Effects of SOD3 on offspring glucose metabolism are distinct from NAC. A and D: Developmental system used to treat offspring livers with recombinant SOD3 or NAC exo utero. Offspring livers were collected at 4 weeks (A) or at E13.5 (D). Glucose production in primary hepatocytes of 4-week-old male (B) and female (C) offspring of HFD-fed, saline-, SOD3-, or diethyldithiocarbamate (DETCA)-treated dams (n = 3). **P < 0.01 vs. pCPT-saline.

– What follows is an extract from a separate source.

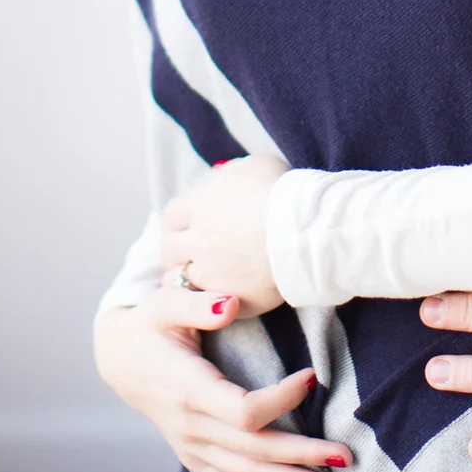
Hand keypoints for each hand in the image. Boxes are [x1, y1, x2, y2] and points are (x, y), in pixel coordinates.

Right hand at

Effects of SOD3 or NAC treatment in utero on ROS levels (E), carbonylated protein content (F), WDR82 carbonylation levels (G), mRNA expression of glucose metabolism genes (H), AMPKα phosphorylation (pAMPKα) levels (I), and mRNA expression of Tet and Idh (J) in livers of E13.5 offspring of HFD-fed dams (n = 3). IP, immunoprecipitation. All data are reported as means ± SEM. **P < 0.01 vs. pCPT-saline; ***P < 0.01 vs. pCPT-saline; ****P < 0.01 vs. pCPT-saline. Statistical significance was determined by one- or two-way ANOVA, with Tukey and Bonferroni post hoc analysis.